De nombreuses files d'attente se sont formées dimanche pour la présidentielle au Brésil, ici à un bureau de vote de Rio de Janeiro. Keystone/AP/LEO CORREA sda-ats

(Keystone-ATS) Les Brésiliens votaient nombreux et dans le calme dimanche pour le premier tour de la présidentielle. Ils ont exprimé leur espoir d’un “changement” dans ce scrutin où Jair Bolsonaro, le candidat d’extrême droite, apparaît en position de force.

Les 147 millions d’électeurs avaient jusqu’à minuit heure suisse pour se rendre aux urnes, dans un pays où l’absentéisme est certes frappé d’une amende, mais minime. De nombreuses files d’attente se formaient encore dans l’après-midi.

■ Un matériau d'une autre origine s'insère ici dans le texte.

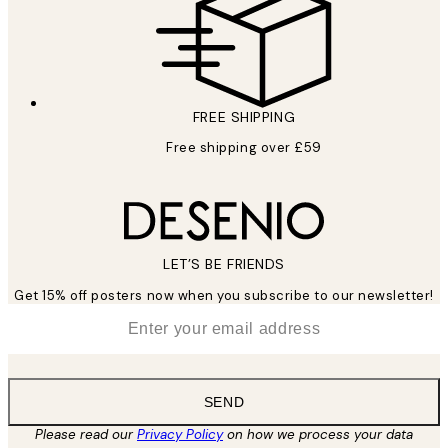
FREE SHIPPING
Free shipping over £59
LET’S BE FRIENDS
Get 15% off posters now when you subscribe to our newsletter!
*
Email
SEND
Please read our
Privacy Policy
on how we process your data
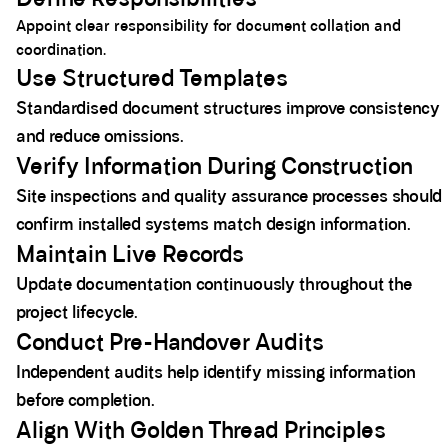
Appoint clear responsibility for document collation and
coordination.
Use Structured Templates
Standardised document structures improve consistency
and reduce omissions.
Verify Information During Construction
Site inspections and quality assurance processes should
confirm installed systems match design information.
Maintain Live Records
Update documentation continuously throughout the
project lifecycle.
Conduct Pre-Handover Audits
Independent audits help identify missing information
before completion.
Align With Golden Thread Principles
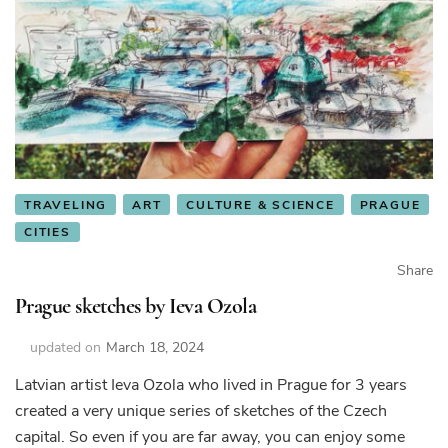
TRAVELING
ART
CULTURE & SCIENCE
PRAGUE
CITIES
Share
Prague sketches by Ieva Ozola
updated on
March 18, 2024
Latvian artist Ieva Ozola who lived in Prague for 3 years
created a very unique series of sketches of the Czech
capital. So even if you are far away, you can enjoy some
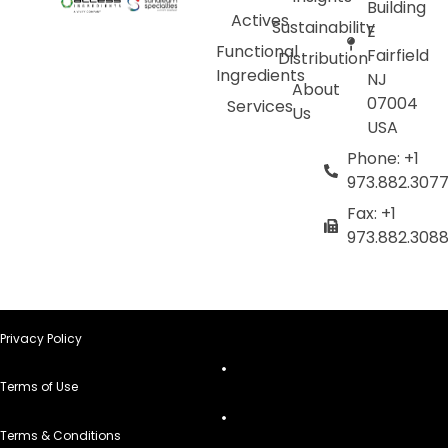
Building
Actives
Sustainability
E
Functional
Fairfield
Distribution
Ingredients
NJ
About
07004
Services
Us
USA
Phone: +1
973.882.307
Fax: +1
973.882.308
Privacy Policy
Terms of Use
Terms & Conditions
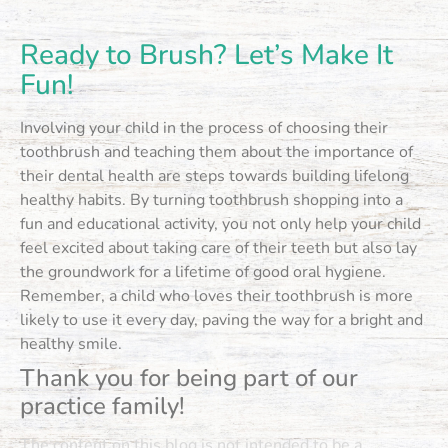
Ready to Brush? Let’s Make It
Fun!
Involving your child in the process of choosing their
toothbrush and teaching them about the importance of
their dental health are steps towards building lifelong
healthy habits. By turning toothbrush shopping into a
fun and educational activity, you not only help your child
feel excited about taking care of their teeth but also lay
the groundwork for a lifetime of good oral hygiene.
Remember, a child who loves their toothbrush is more
likely to use it every day, paving the way for a bright and
healthy smile.
Thank you for being part of our
practice family!
The content on this blog is not intended to be a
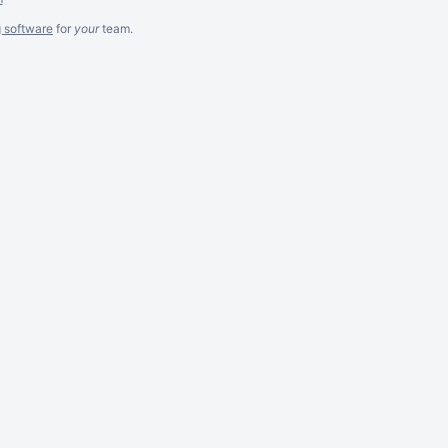
g software
for
your
team.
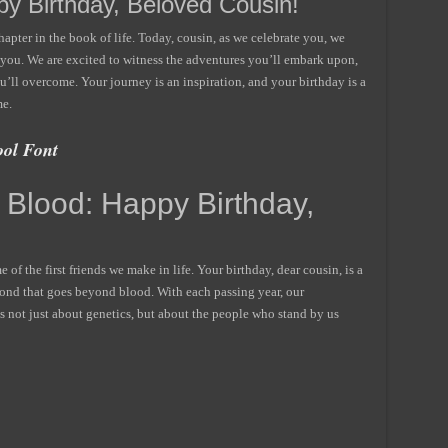
y Birthday, Beloved Cousin!
pter in the book of life. Today, cousin, as we celebrate you, we
h you. We are excited to witness the adventures you’ll embark upon,
u’ll overcome. Your journey is an inspiration, and your birthday is a
me.
ol Font
 Blood: Happy Birthday,
e of the first friends we make in life. Your birthday, dear cousin, is a
 bond that goes beyond blood. With each passing year, our
s not just about genetics, but about the people who stand by us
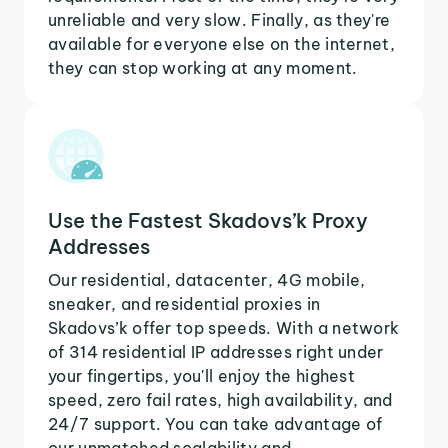
unreliable and very slow. Finally, as they're
available for everyone else on the internet,
they can stop working at any moment.
Use the Fastest Skadovs’k Proxy
Addresses
Our residential, datacenter, 4G mobile,
sneaker, and residential proxies in
Skadovs’k offer top speeds. With a network
of 314 residential IP addresses right under
your fingertips, you'll enjoy the highest
speed, zero fail rates, high availability, and
24/7 support. You can take advantage of
our unmatched scalability and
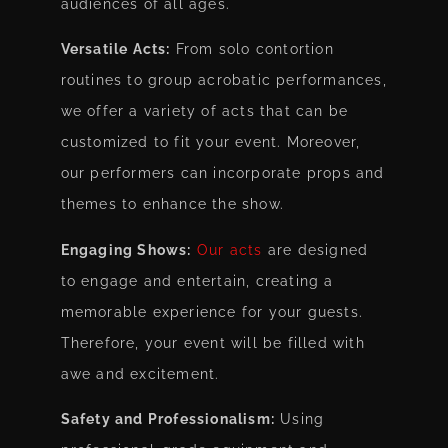
audiences of all ages.
Versatile Acts:
From solo contortion
routines to group acrobatic performances,
we offer a variety of acts that can be
customized to fit your event. Moreover,
our performers can incorporate props and
themes to enhance the show.
Engaging Shows:
Our acts
are designed
to engage and entertain, creating a
memorable experience for your guests.
Therefore, your event will be filled with
awe and excitement.
Safety and Professionalism:
Using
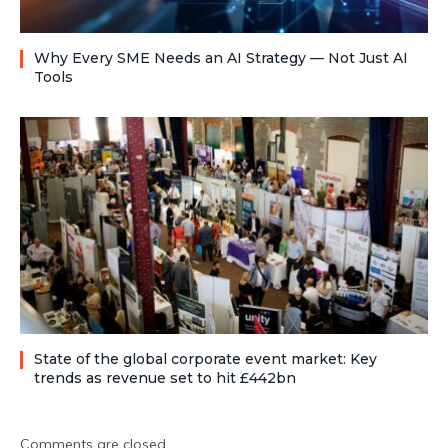
Why Every SME Needs an AI Strategy — Not Just AI
Tools
State of the global corporate event market: Key
trends as revenue set to hit £442bn
Comments are closed.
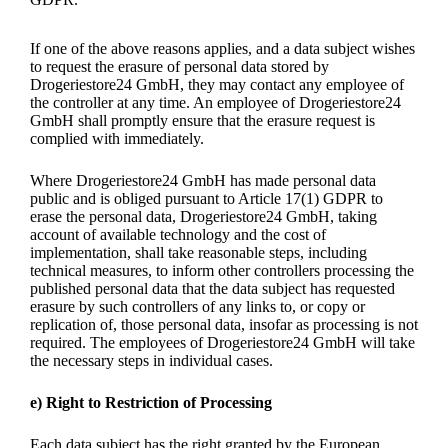
If one of the above reasons applies, and a data subject wishes
to request the erasure of personal data stored by
Drogeriestore24 GmbH, they may contact any employee of
the controller at any time. An employee of Drogeriestore24
GmbH shall promptly ensure that the erasure request is
complied with immediately.
Where Drogeriestore24 GmbH has made personal data
public and is obliged pursuant to Article 17(1) GDPR to
erase the personal data, Drogeriestore24 GmbH, taking
account of available technology and the cost of
implementation, shall take reasonable steps, including
technical measures, to inform other controllers processing the
published personal data that the data subject has requested
erasure by such controllers of any links to, or copy or
replication of, those personal data, insofar as processing is not
required. The employees of Drogeriestore24 GmbH will take
the necessary steps in individual cases.
e) Right to Restriction of Processing
Each data subject has the right granted by the European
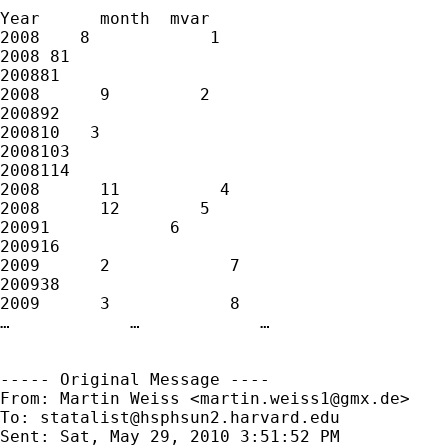
Year      month  mvar

2008    8            1

2008 81

200881

2008      9         2

200892

200810   3

2008103

2008114

2008      11          4

2008      12        5

20091            6

200916

2009      2            7

200938

2009      3            8

…            …            …

----- Original Message ----

From: Martin Weiss <
martin.weiss1@gmx.de
>

To: 
statalist@hsphsun2.harvard.edu
Sent: Sat, May 29, 2010 3:51:52 PM
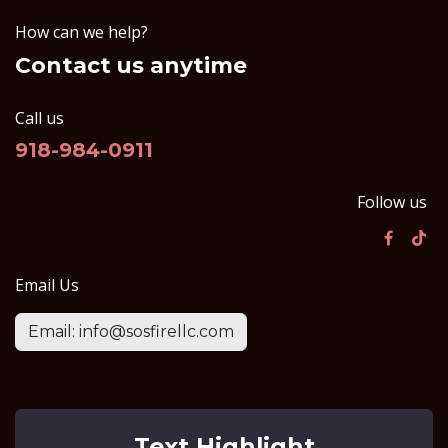
How can we help?
Contact us anytime
Call us
918-984-0911
Follow us
Email Us
Email: info@sosfirellc.com
Text Highlight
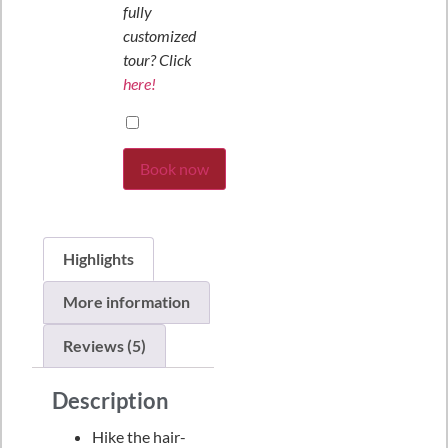
fully
customized
tour? Click
here!
Book now
Highlights
More information
Reviews (5)
Description
Hike the hair-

“Le Brésil veut du changement”, a déclaré Roseli Milhomem, dans un bureau du centre de Brasilia, où elle va voter pour Jair Bolsonaro. “On en a assez de la corruption. Notre pays est riche, il ne peut pas tomber entre de mauvaises mains”. Rubens Dantas de Oliveira, retraité de 58 ans, a aussi voté pour l’ex-militaire : “Nous ne pouvons pas voter toujours pour les mêmes candidats, les mêmes partis. Il faut un changement général”.

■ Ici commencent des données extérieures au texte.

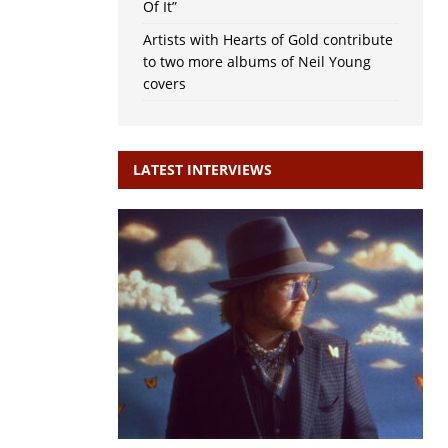
Of It”
Artists with Hearts of Gold contribute
to two more albums of Neil Young
covers
LATEST INTERVIEWS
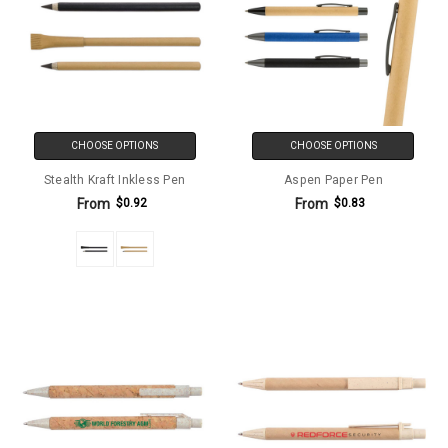
CHOOSE OPTIONS
CHOOSE OPTIONS
Stealth Kraft Inkless Pen
Aspen Paper Pen
From
From
$0.92
$0.83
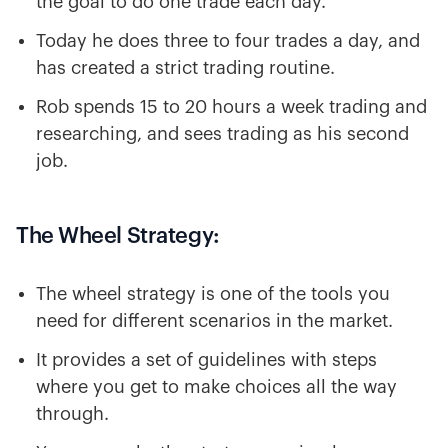
the goal to do one trade each day.
Today he does three to four trades a day, and
has created a strict trading routine.
Rob spends 15 to 20 hours a week trading and
researching, and sees trading as his second
job.
The Wheel Strategy:
The wheel strategy is one of the tools you
need for different scenarios in the market.
It provides a set of guidelines with steps
where you get to make choices all the way
through.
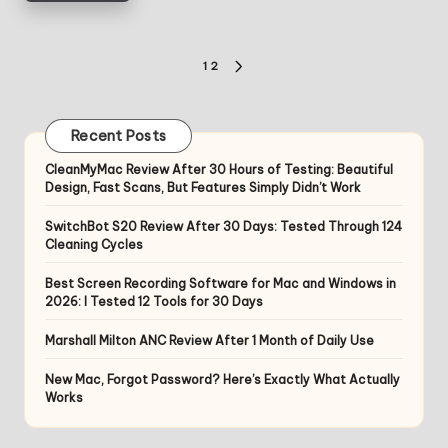
Posts
1
2
NEXT
pagination
PAGE
Recent Posts
CleanMyMac Review After 30 Hours of Testing: Beautiful
Design, Fast Scans, But Features Simply Didn’t Work
SwitchBot S20 Review After 30 Days: Tested Through 124
Cleaning Cycles
Best Screen Recording Software for Mac and Windows in
2026: I Tested 12 Tools for 30 Days
Marshall Milton ANC Review After 1 Month of Daily Use
New Mac, Forgot Password? Here’s Exactly What Actually
Works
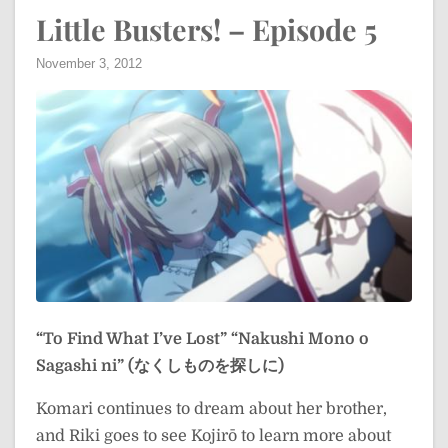
Little Busters! – Episode 5
November 3, 2012
“To Find What I’ve Lost”
“Nakushi Mono o
Sagashi ni” (なくしものを探しに)
Komari continues to dream about her brother,
and Riki goes to see Kojirō to learn more about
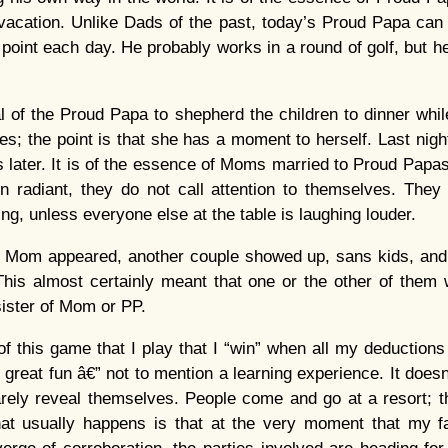
e vacation. Unlike Dads of the past, today’s Proud Papa can
 point each day. He probably works in a round of golf, but he
cal of the Proud Papa to shepherd the children to dinner wh
; the point is that she has a moment to herself. Last nigh
 later. It is of the essence of Moms married to Proud Papas 
en radiant, they do not call attention to themselves. They
g, unless everyone else at the table is laughing louder.
er Mom appeared, another couple showed up, sans kids, an
 This almost certainly meant that one or the other of the
sister of Mom or PP.
 of this game that I play that I “win” when all my deductions
 great fun â€” not to mention a learning experience. It does
arely reveal themselves. People come and go at a resort; t
at usually happens is that at the very moment that my fam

Jair Bolsonaro, ex-capitaine de l’armée devenu un phénomène électoral depuis qu’il a frôlé la mort dans un attentat le 6 septembre, a voté en début de matinée à Rio. “Ça va se terminer aujourd’hui”, a-t-il assuré devant des journalistes. “Le 28 (octobre, date du deuxième tour), on va à la plage!”, a-t-il lancé. Un scénario qui fait trembler les démocrates dans le grand pays latino-américain, mais que certains analystes n’excluent plus.

Admirateur de Trump

Même sur la place Sao Salvador, un des fiefs de la gauche à Rio, certains électeurs affichaient leur enthousiasme pour Jair Bolsonaro. “Notre pays a besoin de changement, ça ne peut plus continuer comme ça”, affirme Terezinha Diniz. De nombreux électeurs voient en Jair Bolsonaro, 63 ans, un espoir tant les Brésiliens sont exaspérés par la crise économique, la violence et les innombrables scandales de corruption.

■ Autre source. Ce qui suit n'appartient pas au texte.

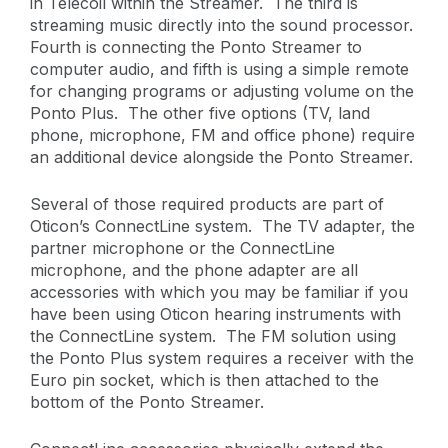
in Telecoil within the Streamer. The third is
streaming music directly into the sound processor.
Fourth is connecting the Ponto Streamer to
computer audio, and fifth is using a simple remote
for changing programs or adjusting volume on the
Ponto Plus. The other five options (TV, land
phone, microphone, FM and office phone) require
an additional device alongside the Ponto Streamer.
Several of those required products are part of
Oticon’s ConnectLine system. The TV adapter, the
partner microphone or the ConnectLine
microphone, and the phone adapter are all
accessories with which you may be familiar if you
have been using Oticon hearing instruments with
the ConnectLine system. The FM solution using
the Ponto Plus system requires a receiver with the
Euro pin socket, which is then attached to the
bottom of the Ponto Streamer.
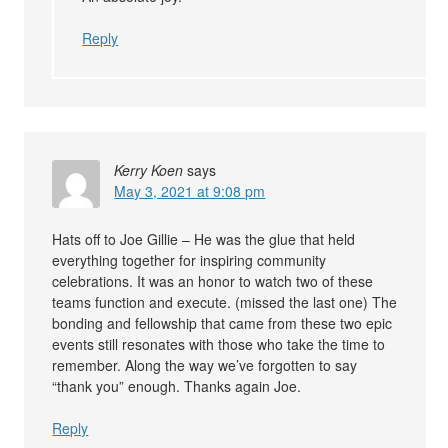
Reply
Kerry Koen
says
May 3, 2021 at 9:08 pm
Hats off to Joe Gillie – He was the glue that held
everything together for inspiring community
celebrations. It was an honor to watch two of these
teams function and execute. (missed the last one) The
bonding and fellowship that came from these two epic
events still resonates with those who take the time to
remember. Along the way we’ve forgotten to say
“thank you” enough. Thanks again Joe.
Reply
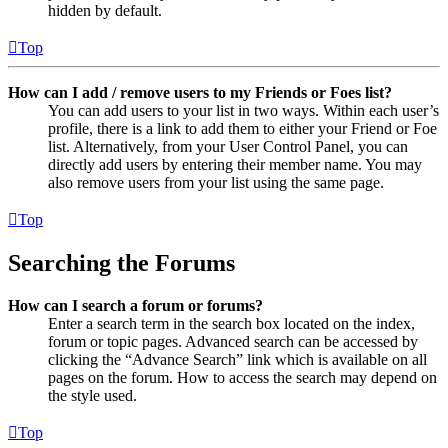
hidden by default.
Top
How can I add / remove users to my Friends or Foes list?
You can add users to your list in two ways. Within each user’s
profile, there is a link to add them to either your Friend or Foe
list. Alternatively, from your User Control Panel, you can
directly add users by entering their member name. You may
also remove users from your list using the same page.
Top
Searching the Forums
How can I search a forum or forums?
Enter a search term in the search box located on the index,
forum or topic pages. Advanced search can be accessed by
clicking the “Advance Search” link which is available on all
pages on the forum. How to access the search may depend on
the style used.
Top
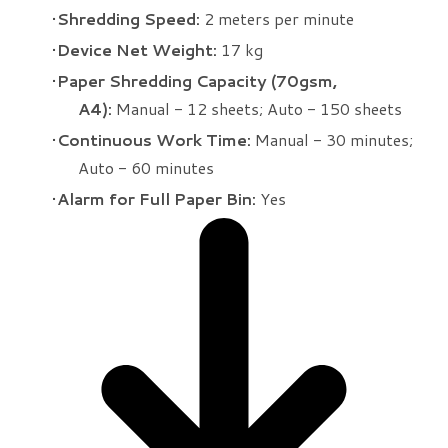
Shredding Speed:
2 meters per minute
Device Net Weight:
17 kg
Paper Shredding Capacity (70gsm,
A4):
Manual - 12 sheets; Auto - 150 sheets
Continuous Work Time:
Manual - 30 minutes;
Auto - 60 minutes
Alarm for Full Paper Bin:
Yes​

Député pendant 27 ans, ce catholique admirateur du président américain Donald Trump et adepte du port d’arme n’a jamais été impliqué dans une affaire de corruption et ses électeurs se recrutent dans toutes les couches sociales. Et aussi parmi les jeunes.

Outre une image d'”outsider” cultivée malgré une longue carrière politique, le candidat d’extrême droite a prospéré sur ce fort sentiment anti-PT d’une partie de la population. Celle-ci juge la formation de gauche responsable de tous les maux du pays, où la crise économique a fait près de 13 millions de chômeurs.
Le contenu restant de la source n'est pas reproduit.